The last primary runoffs before Election Day take place on Tuesday in Oklahoma, as Democrats will select their nominee in the solidly Republican 5th Congressional district. In addition, there will be runoff voting in 13 state legislative districts: seven in the State Senate (all Republican) and six in the State House (2 D, 4R).
I identified some fascinating trends in these types of elections, and have detailed the results of all 42 Congressional, statewide, and state legislative primary runoffs which have taken place in the state over the last four cycles, since 2008. A link to that chart appears at the bottom of this post.
For example, in other states this year, I’ve tracked how incumbents perform in these contests. Recall that in South Carolina this cycle, four out of five state legislators were defeated in their primary runoff, although incumbents in Georgia fared much better. What is interesting about Oklahoma, however, is the near complete lack of incumbents facing runoffs altogether. I found only one such instance since 2008 – that being State Rep. John Auffet. He won the Democratic primary for his House District #86 seat in 2010, only to lose the runoff to current State Rep. William Fourkiller later that summer. There are no incumbents on the ballot Tuesday.
In Oklahoma, the candidate who finished first in the primary has generally done very well in the runoff, winning 71% of the time (30 out of 42 instances). This is about equal to the five-cycle average observed in South Carolina (72%), and above the five-cycle average in Georgia (64%).
In states that have runoffs, getting 40 percent in the primary is often seen as a crucial benchmark, but in Oklahoma, candidates who won their primary while getting 40% of the vote have won their runoff 73% of the time (19 out of 26), which is only slightly better than the winning percentage for all first-place finishers.

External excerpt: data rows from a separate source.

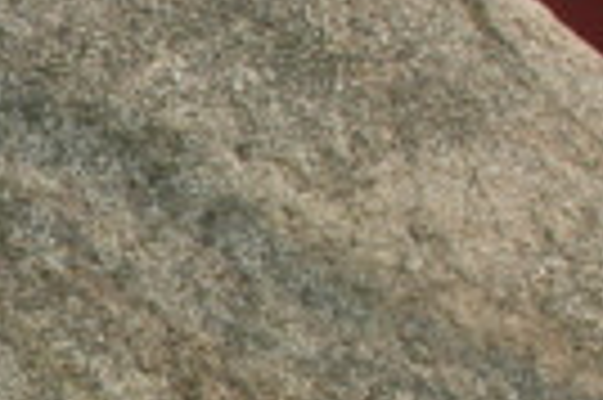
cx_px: -760
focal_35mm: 321
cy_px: 510
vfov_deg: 4.3
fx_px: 5370
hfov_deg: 6.2
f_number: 9
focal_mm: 28
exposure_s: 1/320
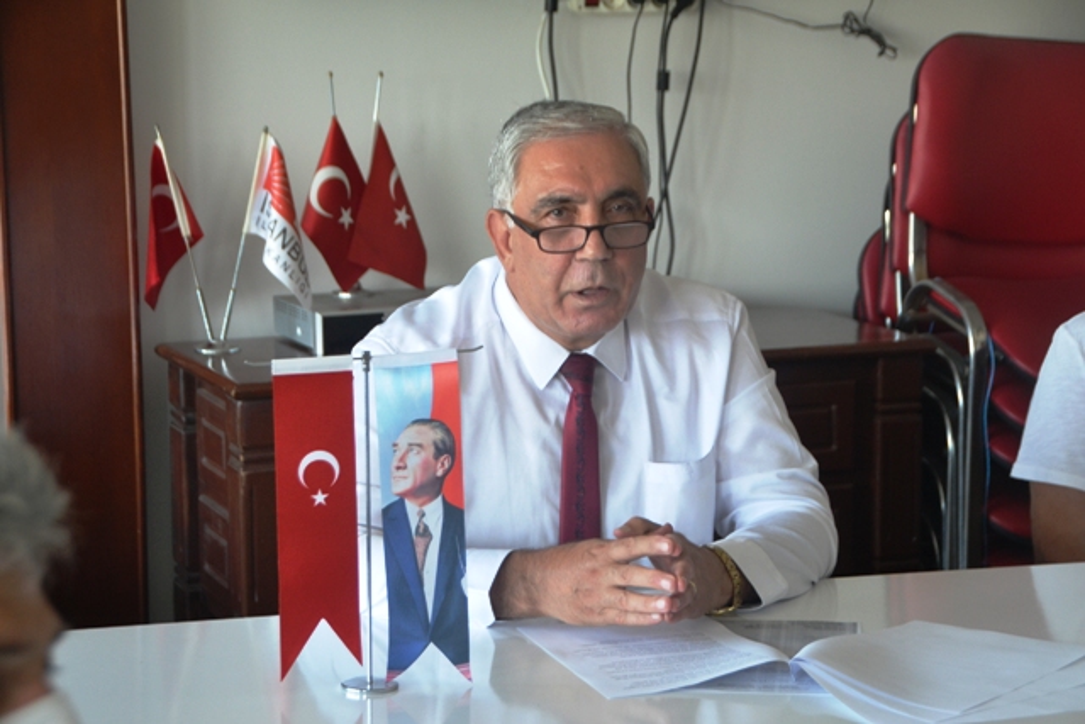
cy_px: 362
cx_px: 542
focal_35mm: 84
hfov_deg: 24.2
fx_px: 2532
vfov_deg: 16.3
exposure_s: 1/60
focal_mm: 56
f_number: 4.8
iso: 640
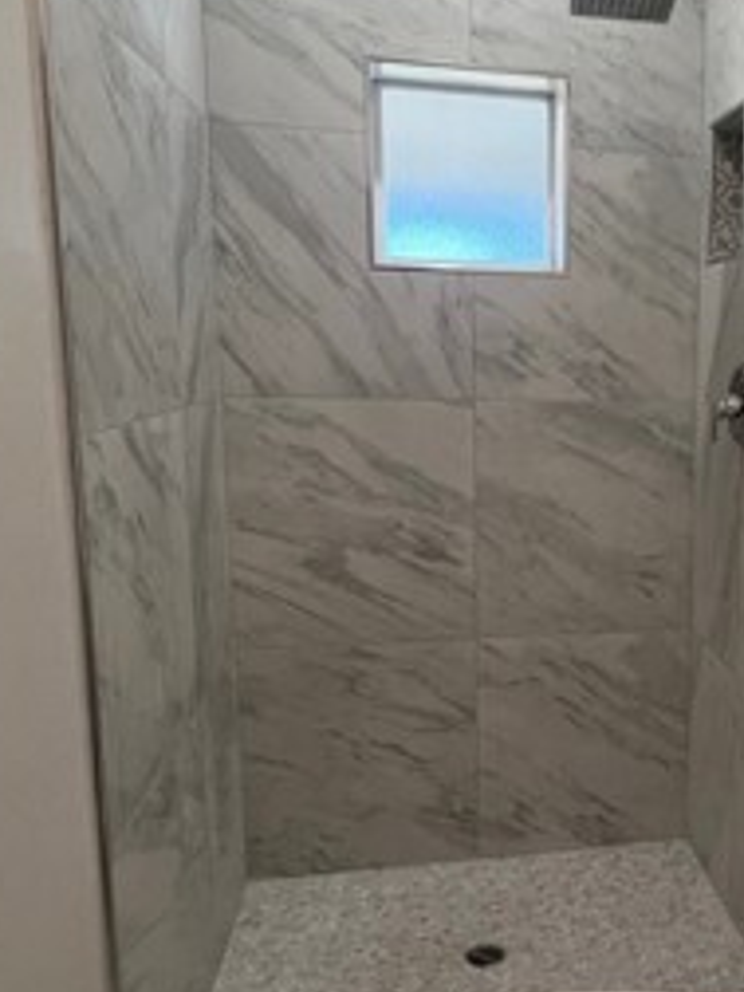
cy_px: 508
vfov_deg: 55.3
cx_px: 697
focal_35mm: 33
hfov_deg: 39.2
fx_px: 946
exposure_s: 1/120
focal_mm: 1.57
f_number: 1.8
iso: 125
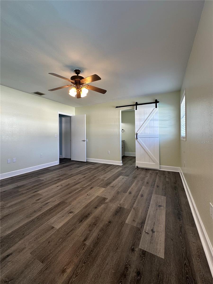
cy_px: 142
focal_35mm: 14
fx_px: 115
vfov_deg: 102.1
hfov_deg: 85.7
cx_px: 106
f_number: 2.2
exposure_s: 1/60
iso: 64
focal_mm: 2.22
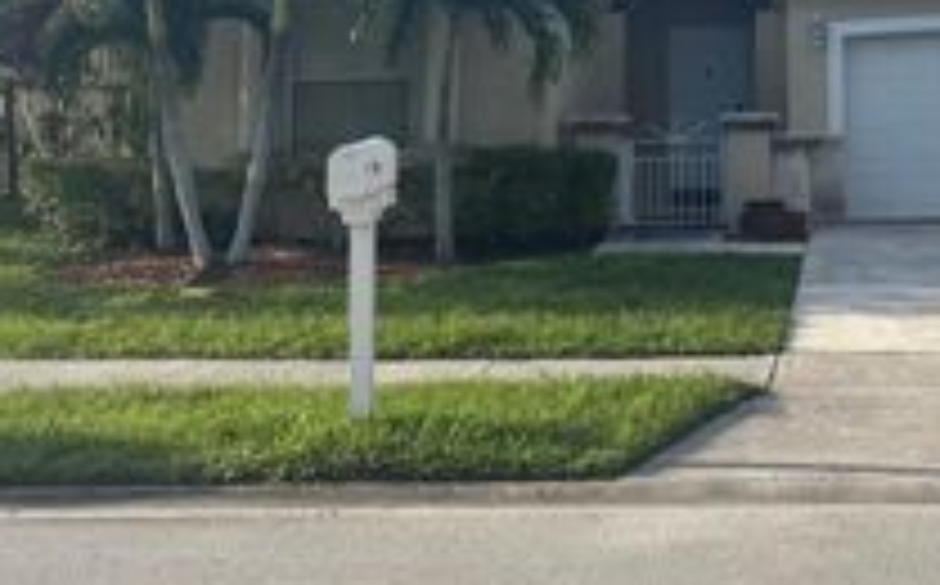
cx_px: 823
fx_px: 1689
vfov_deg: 18.9
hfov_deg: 29.9
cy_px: -43
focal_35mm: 66
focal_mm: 5.96
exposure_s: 1/2342
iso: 50
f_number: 1.6
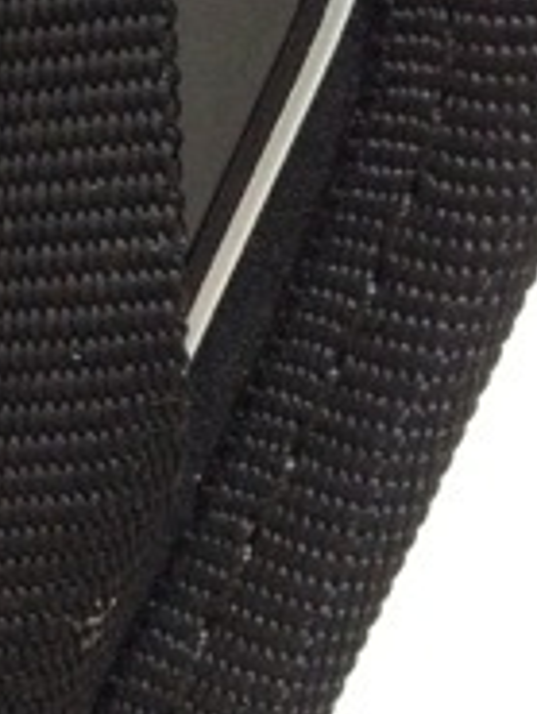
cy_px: 289
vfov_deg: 16.3
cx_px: -185
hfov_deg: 11.9
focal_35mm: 121
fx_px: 2500
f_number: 2.4
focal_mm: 4.28
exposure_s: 1/17
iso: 400
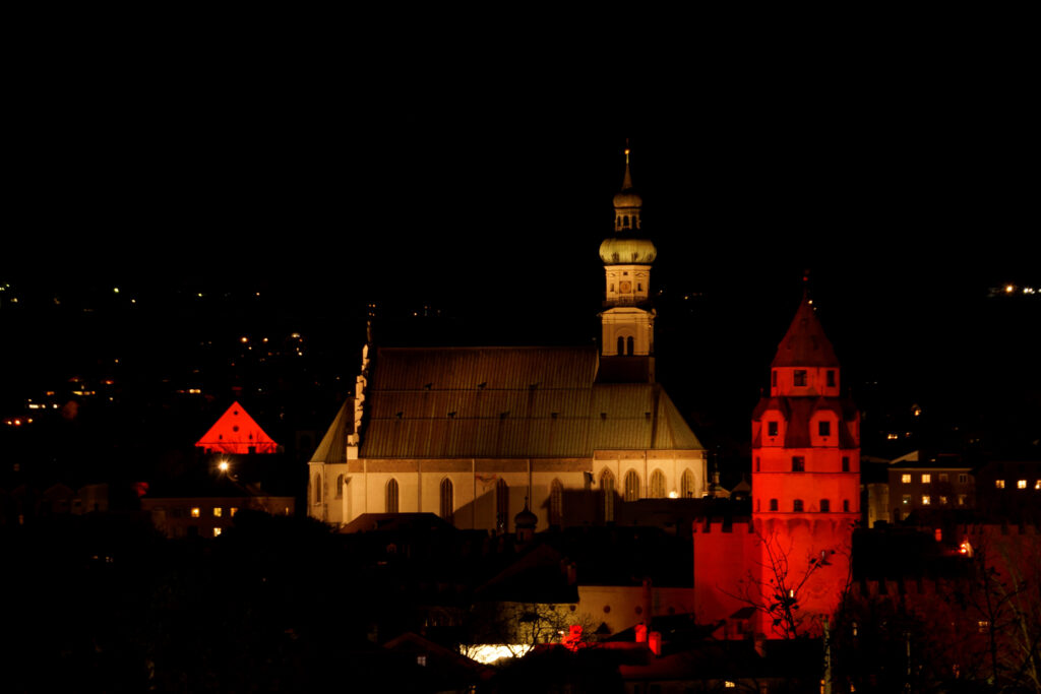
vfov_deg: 9.2
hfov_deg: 13.7
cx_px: 520
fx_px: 4338
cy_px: 347
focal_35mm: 150
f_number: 8
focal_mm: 100
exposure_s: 15
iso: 100
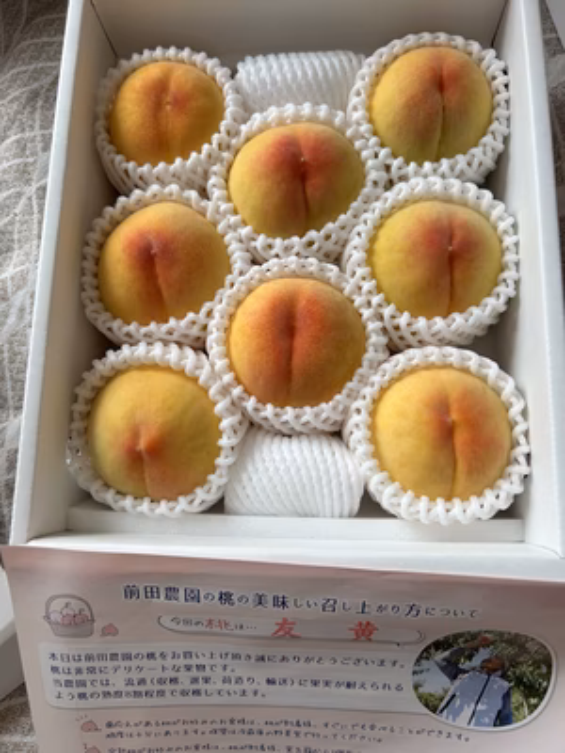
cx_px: 282
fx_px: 566
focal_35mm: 26
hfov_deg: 53.1
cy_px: 376
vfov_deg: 67.3
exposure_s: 1/121
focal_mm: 5.7
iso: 64
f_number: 1.5
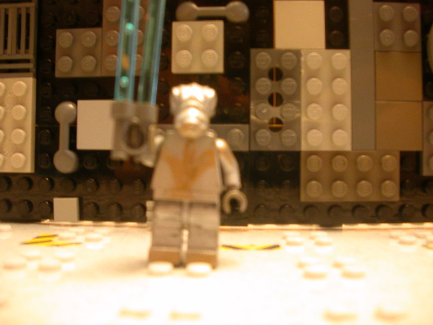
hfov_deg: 50.1
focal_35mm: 37
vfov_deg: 38.7
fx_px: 463
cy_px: 162
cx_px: 216
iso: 144
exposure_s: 1/3.8
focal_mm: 5.6
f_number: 2.7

What is especially remarkable about primary runoffs in Oklahoma is that they generally aren’t close. Back in 2008, two of the five races were decided by 15 votes and 7 votes, which represented less than a half-percent margin in both races. In the subsequent three cycles (2010 through 2014), just 4 of 37 runoffs (11%) have had a margin of victory of less than 5 percent! In fact, the average margin of victory in Congressional, statewide, and state legislative primary runoffs in the state is 17%, with almost 30 percent of such runoffs (12 of 42) being decided by 25% or more.
The number of votes cast in primary runoffs in the state averages just over 70% of that cast in the original primary, which is very similar to other states. Only once since 2008 have more votes been cast in a primary runoff than in the corresponding primary, and not surprisingly it was in a contest which saw an incredibly low level of turnout. In 2014, just 631 votes were recorded in the four-candidate, HD #89 Democratic primary, which was won by Mary Sosa over Shane Stone. Slightly more votes, 653 in fact, were cast in the runoff, which was won by now-State Representative Stone.
Finally, two runoffs on Tuesday feature GOP State Senate candidates who narrowly missed winning their primary outright in June – that is, they received more than 49% of the vote. Lonnie Paxton finished 33 votes shy of winning his primary in SD #23, while Adam Pugh fell just 9 votes short in SD #41. One might think that such candidates would be certain to win their runoff, but that isn’t necessarily the case. In 2010, James Davenport lost his runoff in SD #44 even though he had come within 2 votes of winning his Republican primary outright four weeks earlier. And already this year, 3 incumbents – State Sen. Creighton Coleman of South Carolina, as well as State Representatives Tom Dickson and John Yates of Georgia, have lost their primary runoff after getting more than 49% of the vote in the primary.